• Requirement
Would you print the records as they stand, down to the last character?
Start of Block
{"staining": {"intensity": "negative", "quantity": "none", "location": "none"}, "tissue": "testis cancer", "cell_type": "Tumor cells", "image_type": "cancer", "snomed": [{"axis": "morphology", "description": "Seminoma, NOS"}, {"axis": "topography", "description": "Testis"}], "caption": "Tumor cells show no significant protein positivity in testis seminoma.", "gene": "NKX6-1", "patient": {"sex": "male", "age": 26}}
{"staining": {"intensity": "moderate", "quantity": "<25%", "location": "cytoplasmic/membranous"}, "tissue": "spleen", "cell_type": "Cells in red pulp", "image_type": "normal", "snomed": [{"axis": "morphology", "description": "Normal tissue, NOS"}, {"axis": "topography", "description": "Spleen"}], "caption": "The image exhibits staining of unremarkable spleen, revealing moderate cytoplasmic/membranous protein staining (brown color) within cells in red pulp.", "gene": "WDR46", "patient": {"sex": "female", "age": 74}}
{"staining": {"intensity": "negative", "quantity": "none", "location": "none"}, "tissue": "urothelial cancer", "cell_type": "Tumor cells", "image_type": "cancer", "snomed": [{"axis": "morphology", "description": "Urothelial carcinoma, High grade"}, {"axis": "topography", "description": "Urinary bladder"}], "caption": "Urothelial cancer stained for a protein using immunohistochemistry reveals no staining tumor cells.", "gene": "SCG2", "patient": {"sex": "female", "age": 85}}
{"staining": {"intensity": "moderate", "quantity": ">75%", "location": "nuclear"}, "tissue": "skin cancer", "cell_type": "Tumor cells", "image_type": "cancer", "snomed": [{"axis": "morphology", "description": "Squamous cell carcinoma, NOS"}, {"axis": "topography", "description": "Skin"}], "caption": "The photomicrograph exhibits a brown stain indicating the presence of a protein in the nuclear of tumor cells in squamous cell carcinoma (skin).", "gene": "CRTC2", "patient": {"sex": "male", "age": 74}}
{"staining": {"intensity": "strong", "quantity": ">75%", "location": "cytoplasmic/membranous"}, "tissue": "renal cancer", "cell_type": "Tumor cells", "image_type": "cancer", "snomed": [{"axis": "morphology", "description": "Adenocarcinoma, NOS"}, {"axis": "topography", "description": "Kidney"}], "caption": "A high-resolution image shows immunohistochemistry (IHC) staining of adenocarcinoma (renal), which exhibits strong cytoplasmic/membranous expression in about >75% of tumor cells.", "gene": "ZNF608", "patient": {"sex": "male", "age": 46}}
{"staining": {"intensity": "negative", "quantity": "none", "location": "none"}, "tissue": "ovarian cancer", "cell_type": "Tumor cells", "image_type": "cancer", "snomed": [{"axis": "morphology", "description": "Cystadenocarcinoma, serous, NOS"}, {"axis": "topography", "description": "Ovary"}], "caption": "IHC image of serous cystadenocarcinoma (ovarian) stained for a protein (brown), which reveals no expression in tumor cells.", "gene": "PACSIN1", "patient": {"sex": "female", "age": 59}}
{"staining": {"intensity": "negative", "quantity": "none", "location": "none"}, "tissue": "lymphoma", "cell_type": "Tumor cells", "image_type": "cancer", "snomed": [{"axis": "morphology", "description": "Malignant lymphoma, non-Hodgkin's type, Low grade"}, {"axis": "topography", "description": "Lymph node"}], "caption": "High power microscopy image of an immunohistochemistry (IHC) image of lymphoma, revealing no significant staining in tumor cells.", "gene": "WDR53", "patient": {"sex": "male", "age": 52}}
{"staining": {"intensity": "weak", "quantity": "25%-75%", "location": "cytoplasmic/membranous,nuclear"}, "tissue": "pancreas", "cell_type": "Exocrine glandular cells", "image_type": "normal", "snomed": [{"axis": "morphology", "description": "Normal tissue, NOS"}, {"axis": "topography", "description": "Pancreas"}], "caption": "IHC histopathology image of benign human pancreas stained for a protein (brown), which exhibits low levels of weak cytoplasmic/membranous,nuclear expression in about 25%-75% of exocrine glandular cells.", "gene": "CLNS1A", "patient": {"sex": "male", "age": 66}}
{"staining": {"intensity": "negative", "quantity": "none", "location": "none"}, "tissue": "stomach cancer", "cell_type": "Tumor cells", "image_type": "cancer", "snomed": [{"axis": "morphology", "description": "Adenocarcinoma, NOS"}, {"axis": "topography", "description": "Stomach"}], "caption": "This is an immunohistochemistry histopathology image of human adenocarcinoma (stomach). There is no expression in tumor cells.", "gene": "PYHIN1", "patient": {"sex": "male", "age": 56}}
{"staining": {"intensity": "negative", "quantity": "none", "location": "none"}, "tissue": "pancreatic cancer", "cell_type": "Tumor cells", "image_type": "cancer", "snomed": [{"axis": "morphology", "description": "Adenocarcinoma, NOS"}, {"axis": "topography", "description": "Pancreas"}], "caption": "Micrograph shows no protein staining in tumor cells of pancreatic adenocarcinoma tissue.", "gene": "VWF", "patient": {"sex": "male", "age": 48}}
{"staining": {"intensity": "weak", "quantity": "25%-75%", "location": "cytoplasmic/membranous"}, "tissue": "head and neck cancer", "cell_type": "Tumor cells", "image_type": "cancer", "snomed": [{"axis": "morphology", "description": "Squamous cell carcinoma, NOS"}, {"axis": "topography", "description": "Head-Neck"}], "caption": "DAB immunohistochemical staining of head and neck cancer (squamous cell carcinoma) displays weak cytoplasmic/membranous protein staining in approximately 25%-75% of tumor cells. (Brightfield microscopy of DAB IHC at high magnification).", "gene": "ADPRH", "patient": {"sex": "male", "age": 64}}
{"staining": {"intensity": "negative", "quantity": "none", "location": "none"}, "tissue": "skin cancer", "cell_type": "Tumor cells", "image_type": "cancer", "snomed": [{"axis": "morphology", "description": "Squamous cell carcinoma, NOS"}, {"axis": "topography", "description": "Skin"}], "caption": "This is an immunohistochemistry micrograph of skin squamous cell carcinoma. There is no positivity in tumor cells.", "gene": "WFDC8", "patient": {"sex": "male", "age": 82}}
End of Block
• Answer to the problem
{"staining": {"intensity": "negative", "quantity": "none", "location": "none"}, "tissue": "testis cancer", "cell_type": "Tumor cells", "image_type": "cancer", "snomed": [{"axis": "morphology", "description": "Seminoma, NOS"}, {"axis": "topography", "description": "Testis"}], "caption": "Tumor cells show no significant protein positivity in testis seminoma.", "gene": "NKX6-1", "patient": {"sex": "male", "age": 26}}
{"staining": {"intensity": "moderate", "quantity": "<25%", "location": "cytoplasmic/membranous"}, "tissue": "spleen", "cell_type": "Cells in red pulp", "image_type": "normal", "snomed": [{"axis": "morphology", "description": "Normal tissue, NOS"}, {"axis": "topography", "description": "Spleen"}], "caption": "The image exhibits staining of unremarkable spleen, revealing moderate cytoplasmic/membranous protein staining (brown color) within cells in red pulp.", "gene": "WDR46", "patient": {"sex": "female", "age": 74}}
{"staining": {"intensity": "negative", "quantity": "none", "location": "none"}, "tissue": "urothelial cancer", "cell_type": "Tumor cells", "image_type": "cancer", "snomed": [{"axis": "morphology", "description": "Urothelial carcinoma, High grade"}, {"axis": "topography", "description": "Urinary bladder"}], "caption": "Urothelial cancer stained for a protein using immunohistochemistry reveals no staining tumor cells.", "gene": "SCG2", "patient": {"sex": "female", "age": 85}}
{"staining": {"intensity": "moderate", "quantity": ">75%", "location": "nuclear"}, "tissue": "skin cancer", "cell_type": "Tumor cells", "image_type": "cancer", "snomed": [{"axis": "morphology", "description": "Squamous cell carcinoma, NOS"}, {"axis": "topography", "description": "Skin"}], "caption": "The photomicrograph exhibits a brown stain indicating the presence of a protein in the nuclear of tumor cells in squamous cell carcinoma (skin).", "gene": "CRTC2", "patient": {"sex": "male", "age": 74}}
{"staining": {"intensity": "strong", "quantity": ">75%", "location": "cytoplasmic/membranous"}, "tissue": "renal cancer", "cell_type": "Tumor cells", "image_type": "cancer", "snomed": [{"axis": "morphology", "description": "Adenocarcinoma, NOS"}, {"axis": "topography", "description": "Kidney"}], "caption": "A high-resolution image shows immunohistochemistry (IHC) staining of adenocarcinoma (renal), which exhibits strong cytoplasmic/membranous expression in about >75% of tumor cells.", "gene": "ZNF608", "patient": {"sex": "male", "age": 46}}
{"staining": {"intensity": "negative", "quantity": "none", "location": "none"}, "tissue": "ovarian cancer", "cell_type": "Tumor cells", "image_type": "cancer", "snomed": [{"axis": "morphology", "description": "Cystadenocarcinoma, serous, NOS"}, {"axis": "topography", "description": "Ovary"}], "caption": "IHC image of serous cystadenocarcinoma (ovarian) stained for a protein (brown), which reveals no expression in tumor cells.", "gene": "PACSIN1", "patient": {"sex": "female", "age": 59}}
{"staining": {"intensity": "negative", "quantity": "none", "location": "none"}, "tissue": "lymphoma", "cell_type": "Tumor cells", "image_type": "cancer", "snomed": [{"axis": "morphology", "description": "Malignant lymphoma, non-Hodgkin's type, Low grade"}, {"axis": "topography", "description": "Lymph node"}], "caption": "High power microscopy image of an immunohistochemistry (IHC) image of lymphoma, revealing no significant staining in tumor cells.", "gene": "WDR53", "patient": {"sex": "male", "age": 52}}
{"staining": {"intensity": "weak", "quantity": "25%-75%", "location": "cytoplasmic/membranous,nuclear"}, "tissue": "pancreas", "cell_type": "Exocrine glandular cells", "image_type": "normal", "snomed": [{"axis": "morphology", "description": "Normal tissue, NOS"}, {"axis": "topography", "description": "Pancreas"}], "caption": "IHC histopathology image of benign human pancreas stained for a protein (brown), which exhibits low levels of weak cytoplasmic/membranous,nuclear expression in about 25%-75% of exocrine glandular cells.", "gene": "CLNS1A", "patient": {"sex": "male", "age": 66}}
{"staining": {"intensity": "negative", "quantity": "none", "location": "none"}, "tissue": "stomach cancer", "cell_type": "Tumor cells", "image_type": "cancer", "snomed": [{"axis": "morphology", "description": "Adenocarcinoma, NOS"}, {"axis": "topography", "description": "Stomach"}], "caption": "This is an immunohistochemistry histopathology image of human adenocarcinoma (stomach). There is no expression in tumor cells.", "gene": "PYHIN1", "patient": {"sex": "male", "age": 56}}
{"staining": {"intensity": "negative", "quantity": "none", "location": "none"}, "tissue": "pancreatic cancer", "cell_type": "Tumor cells", "image_type": "cancer", "snomed": [{"axis": "morphology", "description": "Adenocarcinoma, NOS"}, {"axis": "topography", "description": "Pancreas"}], "caption": "Micrograph shows no protein staining in tumor cells of pancreatic adenocarcinoma tissue.", "gene": "VWF", "patient": {"sex": "male", "age": 48}}
{"staining": {"intensity": "weak", "quantity": "25%-75%", "location": "cytoplasmic/membranous"}, "tissue": "head and neck cancer", "cell_type": "Tumor cells", "image_type": "cancer", "snomed": [{"axis": "morphology", "description": "Squamous cell carcinoma, NOS"}, {"axis": "topography", "description": "Head-Neck"}], "caption": "DAB immunohistochemical staining of head and neck cancer (squamous cell carcinoma) displays weak cytoplasmic/membranous protein staining in approximately 25%-75% of tumor cells. (Brightfield microscopy of DAB IHC at high magnification).", "gene": "ADPRH", "patient": {"sex": "male", "age": 64}}
{"staining": {"intensity": "negative", "quantity": "none", "location": "none"}, "tissue": "skin cancer", "cell_type": "Tumor cells", "image_type": "cancer", "snomed": [{"axis": "morphology", "description": "Squamous cell carcinoma, NOS"}, {"axis": "topography", "description": "Skin"}], "caption": "This is an immunohistochemistry micrograph of skin squamous cell carcinoma. There is no positivity in tumor cells.", "gene": "WFDC8", "patient": {"sex": "male", "age": 82}}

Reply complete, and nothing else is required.